Releases · shawnsony07/iris

11 Jun 11:16

v3.1.0

f962666

Iris v3.1.0 — Conversational Hardware Control & Telemedicine Reliability Latest

Latest

This release introduces conversational IoT environment control for the first
time in Iris, alongside reliability fixes across audio, the doctor-to-patient
speech pipeline, and AI response quality.

✨ What's New

🌡️ Conversational Environment Control (First Release)

Iris can now control the patient's physical environment — fan and lights — both
manually and through natural conversation with the doctor.

Manual control: A dedicated Environment panel lets the patient toggle the
fan and lights directly with a single tap.
Conversational control: When the doctor asks "Are you feeling hot?" and
the patient selects "Yes", Iris automatically publishes an MQTT command to
the patient's Wio Terminal, turning the fan on. No extra steps required.
Supported actions via conversation:
- Doctor says "hot" or "warm" → Fan ON
- Doctor says "cold" or "chilly" → Fan OFF
- Doctor says "dark" or "dim" → Light ON
- Doctor says "bright" → Light OFF
Hardware: Seeed Wio Terminal running a custom MQTT firmware, subscribing
to commands from the Iris server over a local Mosquitto broker.
Architecture: Hardware control is fully deterministic — JavaScript keyword
matching handles all trigger decisions. The local LLM is never involved in
a time-critical hardware action.

🤝 Doctor-to-Patient Live Speech Pipeline

The doctor's speech now reaches the patient portal in real time via the LiveKit
data channel, triggering contextual AAC response predictions automatically.

Python STT agent (Deepgram via LiveKit) transcribes the doctor's microphone
and publishes to the doctor_transcript topic.
Patient portal receives the transcript, displays it, and generates 3 response
buttons tailored to the doctor's question within 1.5 seconds.

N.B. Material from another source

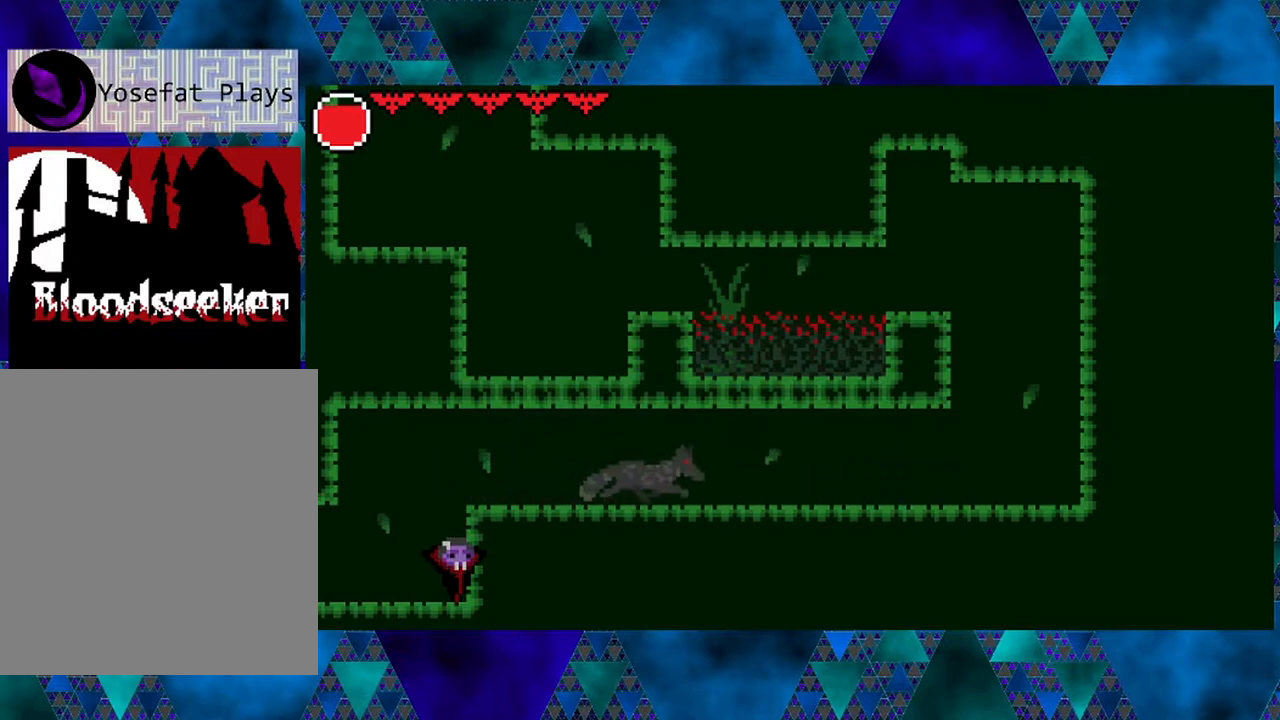
{"buttons": ["DPAD_UP"], "left_stick": "left", "right_stick": "center", "events": []}
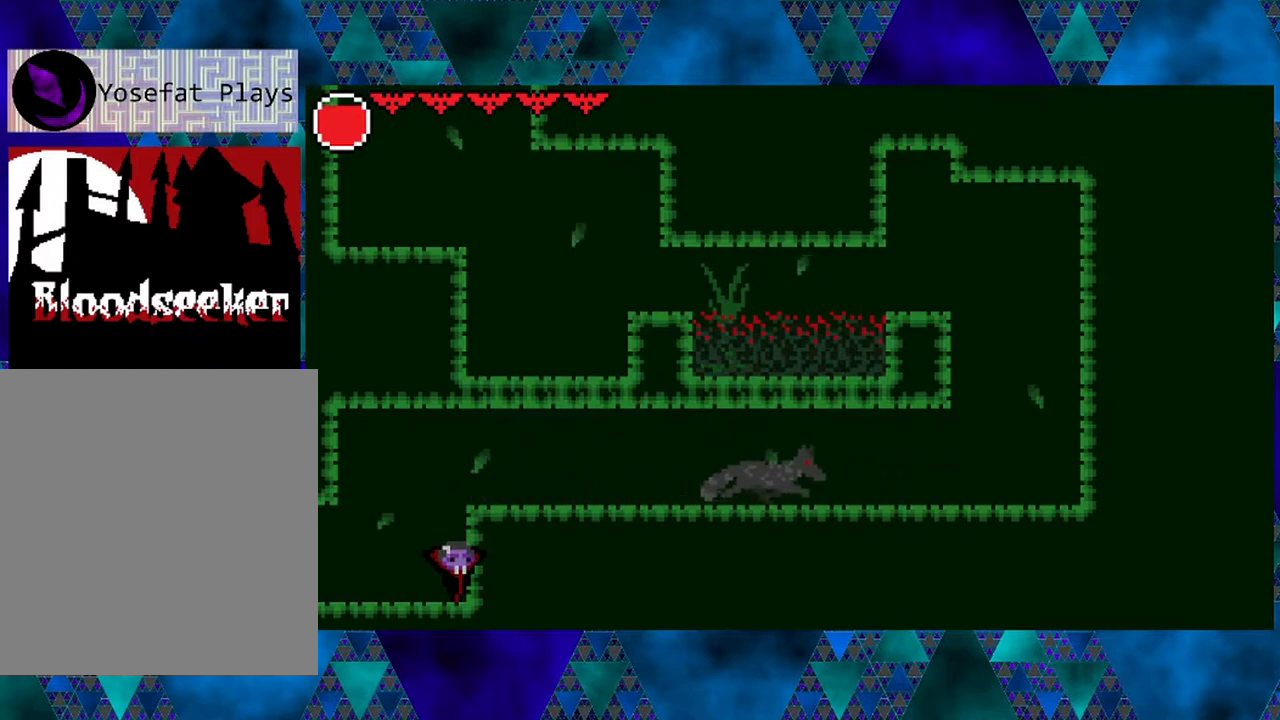
{"buttons": ["DPAD_UP"], "left_stick": "left", "right_stick": "center", "events": []}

🧠 Hybrid AI Prediction Engine

Prediction button generation now uses a JS-first hybrid approach designed
for the constraints of a 1B in-browser model:

JavaScript handles all structural decisions: is it a Yes/No question?
Does it contain an environmental keyword?
LLM (Llama-3.2-1B, WebGPU, runs fully in-browser) handles only creative
language generation — one focused task at a time.
Results:
- "How are you?" → ["I'm okay", "Not feeling well", "I'm in pain"]
- "Are you feeling hot?" → ["Yes", "No", "Please turn on the fan"]
- "Are you in pain?" → ["Yes", "No", "A little bit"]

🐛 Bug Fixes

Audio / TTS

Fixed: Every button press was speaking twice.
GazeButton.triggerAction was dispatching a dwell-click event AND calling
executeAction, which dispatched a second dwell-click. SpeakHandler
caught both, producing two simultaneous TTS outputs. Removed the redundant
dispatch from GazeButton.

Doctor STT Pipeline

Fixed: Doctor's speech silently dropped on the patient side.
useDataChannel() with no topic only receives messages on the default empty
topic. The Python agent publishes to "doctor_transcript", so all messages
were discarded. Replaced with explicit useDataChannel("doctor_transcript")
and useDataChannel("patient_text") hooks.
Fixed: Agent missed Doctor's audio on late join.
The track_subscribed handler only catches tracks published after the agent
joins. Added a post-connect loop over ctx.room.remote_participants to pick
up any Doctor audio track already in the room.

AI Predictions

Fixed: STT noise labels (e.g. [typing]) triggering predictions.
Added bracket filtering in LiveKitWrapper.tsx — any transcript containing
[, ], (, or ) is discarded before reaching the LLM.
Fixed: Context-aware fallbacks when LLM is loading.
Generic ["Yes", "No", "I don't know"] replaced with question-type-aware
fallbacks: Yes/No → ["Yes", "No", "I'm not sure"], open questions →
["I'm okay", "Not feeling well", "I need help"].

Session Lifecycle

Fixed: Prediction buttons persisting after call ends.
setSessionState now resets predictions, isContextResponse, and
isPredicting on disconnect, returning the patient interface to a clean state.

🏗️ Architecture Notes

MQTT hardware broker: Mosquitto (local)
Hardware client: Seeed Wio Terminal (Arduino/C++)
STT: Deepgram Nova-2 via LiveKit Agents (Python)
Local LLM: Llama-3.2-1B-Instruct (WebGPU, in-browser via MLC WebLLM)
TTS: ONNX Kokoro (Web Worker, in-browser)

Assets 2

10 Jun 13:46

shawnsony07

v3.0.0

53489bc

Iris v3.0: WebRTC Telemedicine, Dual-Topology STT, & Predictive Local AI

🚀 New Features & Architecture

WebRTC Telemedicine Portals: Added full peer-to-peer telemedicine integration via LiveKit. The /doctor portal now allows caregivers/doctors to securely join a room with patients, providing real-time video, audio, and synchronous text feeds.
Dual-Topology Speech-To-Text (STT):
- Local STT (Patient-side): Runs entirely in the browser using a dedicated Web Worker running Xenova's whisper-tiny.en for private, ambient context listening.
- Cloud STT (Doctor-side): Added a highly robust Python LiveKit agent (worker/agent.py) utilizing Deepgram STT and Silero VAD for frame-perfect transcription accuracy over remote connections.
Predictive Conversational Local AI: Integrated @mlc-ai/web-llm running a quantized Llama-3.2-1B-Instruct model completely via WebGPU hardware acceleration. It intercepts the doctor's speech over the data channel to intelligently predict and generate three logical, first-person responses for the patient in under a second.
Automated Bootstrapping: Added start.bat and end.bat scripts for seamless 1-click execution of the Next.js frontend, the Python LiveKit background agent, and local port conflict management.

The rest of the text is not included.